The next logical question to ask is why are roads sites of aggression in Goa? To answer this we would need to focus on power and privilege, as the architect and urban studies scholar Vishvesh Kandolkar does. Writing not so long ago, Kandolkar argued that one of the reasons is the privileges afforded to them by the Indian caste system that empowers ‘elites’ and/or high-end car owners to flout traffic laws as they do. To that we can also add the fact that as many are denied power and privilege in their social and political sphere, reckless driving can be a manifestation of this lack, enabling non-elites to momentarily feel a sense of power and privilege. As a result they assume themselves to be always in the right and above the law.

If we briefly focus on the history of who could afford cars and scooters in Goa, it would be apparent that privilege has a lot to do with why roads are sites of aggression. The wealthy and the landed class in Goa were the ones who could afford cars and scooters, back in the days when buses and bullock-carts were the more accessible means of transportation. I do not want to claim that only the wealthy and landed classes purchased cars in Goa, because others would as well. Many of the cars were purchased as a business investment, for providing transport facilities or taxi services. Generally, the one who invested would be driving the car and earning a living. However, cars purchased and used solely for the convenience and conveyance of the family members was a privilege that was only available to either those who owned land or those, due to employment in Gulf and on cruise liners, could afford cars from the ’80s. In other words, one could feel a certain entitlement – in the sense of owning the roads and driving on them.

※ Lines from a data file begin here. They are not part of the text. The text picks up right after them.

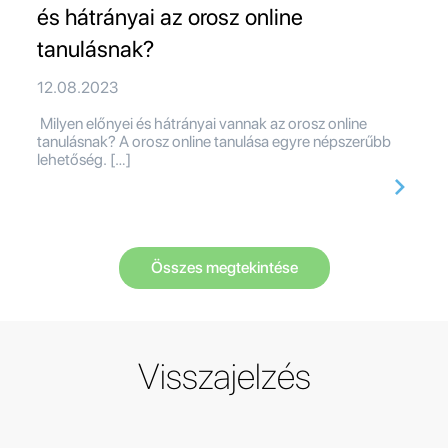
és hátrányai az orosz online
tanulásnak?
12.08.2023
Milyen előnyei és hátrányai vannak az orosz online
tanulásnak? A orosz online tanulása egyre népszerűbb
lehetőség. […]
Összes megtekintése
Visszajelzés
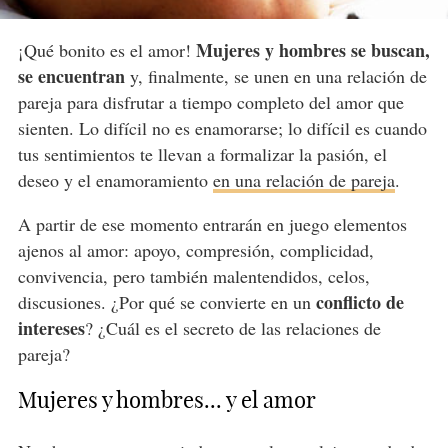
Mujeres y hombres se buscan,
¡Qué bonito es el amor!
se encuentran
y, finalmente, se unen en una relación de
pareja para disfrutar a tiempo completo del amor que
sienten. Lo difícil no es enamorarse; lo difícil es cuando
tus sentimientos te llevan a formalizar la pasión, el
deseo y el enamoramiento
en una relación de pareja
.
A partir de ese momento entrarán en juego elementos
ajenos al amor: apoyo, compresión, complicidad,
convivencia, pero también malentendidos, celos,
conflicto de
discusiones. ¿Por qué se convierte en un
intereses
? ¿Cuál es el secreto de las relaciones de
pareja?
Mujeres y hombres... y el amor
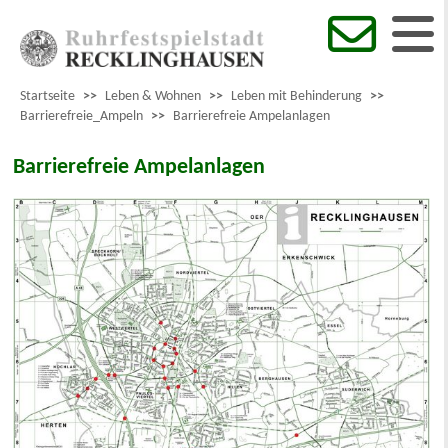
Startseite
>>
Leben & Wohnen
>>
Leben mit Behinderung
>>
Barrierefreie_Ampeln
>>
Barrierefreie Ampelanlagen
Barrierefreie Ampelanlagen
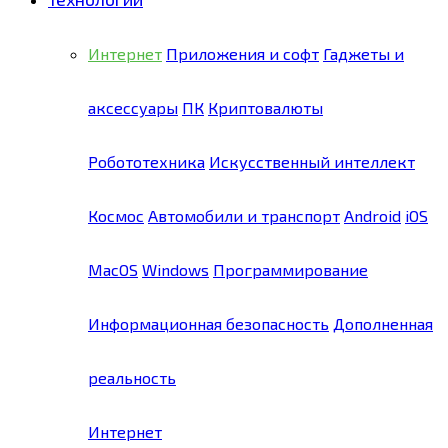
Интернет
Приложения и софт
Гаджеты и
аксессуары
ПК
Криптовалюты
Робототехника
Искусственный интеллект
Космос
Автомобили и транспорт
Android
iOS
MacOS
Windows
Программирование
Информационная безопасность
Дополненная
реальность
Интернет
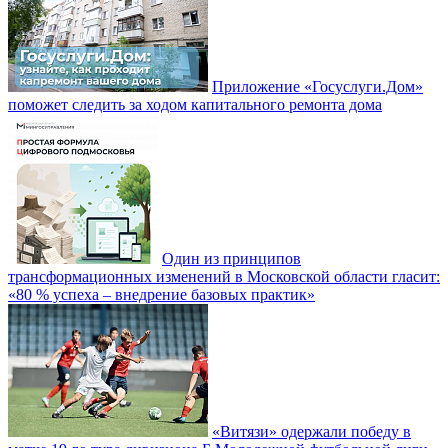
Приложение «Госуслуги.Дом»
поможет следить за ходом капитального ремонта дома
Один из принципов
трансформационных изменений в Московской области гласит:
«80 % успеха – внедрение базовых практик»
«Витязи» одержали победу в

With liberalization of the Indian economy and the availability of loans to the middle-class in the service sector, more and more Goans were able to acquire vehicles. This, in itself, is not a bad thing as more and more people could acquire prosperity. However, one cannot but help thinking if an anciently entrenched form of privilege along with a sense of entitlement is the only way through which we understand how to use roads. In other words, an ‘elite’ behavior and understanding that ‘I’ and solely ‘I’ am right – the other is not, is the only way we know how to behave on the roads and relate to each other. Ultimately, due to the virtue of owning a car or a scooter, ‘I’ do not recognize the right of others to share the same public space because ‘I’ think that ‘I’ am entitled (and above the law) and that everyone else should make way for me. Like in other public spaces such as parks, ‘we’ as a community have until now not been able to lay our collective claim on it. Only some of us can, while others resent it. There is always a friction which causes us to display aggressive behavior.

This is not to suggest that aggressive behavior is solely the cause of accidents on roads. Factors like sleep-deprivation and bad roads can also be major causes. However, the acts of aggression exhibited on Goan roads make the experience of moving from one place to another unpleasant and frustrating. This aggressive behavior on roads does not allow us to value human life, as it should be. While the efforts of the state, such as wider roads and more policing (which actually leads to harassing the citizenry) have not borne any results, checking our aggressive behavior could be a start at fixing the problem.